** Prompt **
With the material below, print exactly the lines between the line holding "2020-06-24: 1 -> 3" and the line holding "2020-07-26: 8 -> 10", inclusive. Add nothing else.

** Supplied data **
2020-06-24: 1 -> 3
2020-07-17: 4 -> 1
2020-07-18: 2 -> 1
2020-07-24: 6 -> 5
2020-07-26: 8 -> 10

* * *

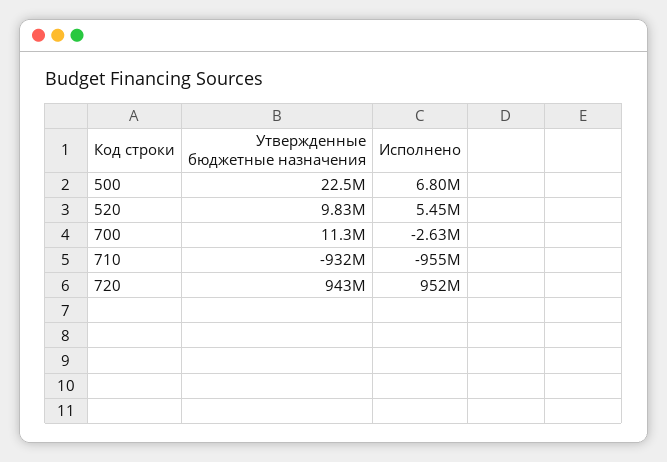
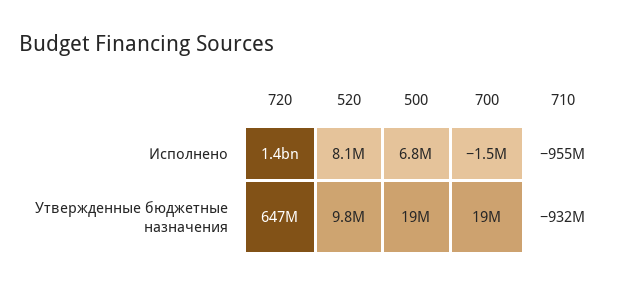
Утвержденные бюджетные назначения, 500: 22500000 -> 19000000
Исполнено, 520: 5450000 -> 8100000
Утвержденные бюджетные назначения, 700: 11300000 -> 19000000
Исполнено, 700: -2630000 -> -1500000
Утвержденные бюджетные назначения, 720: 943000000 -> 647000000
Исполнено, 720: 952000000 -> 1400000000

** Exercise response **
2020-06-24: 1 -> 3
2020-07-17: 4 -> 1
2020-07-18: 2 -> 1
2020-07-24: 6 -> 5
2020-07-26: 8 -> 10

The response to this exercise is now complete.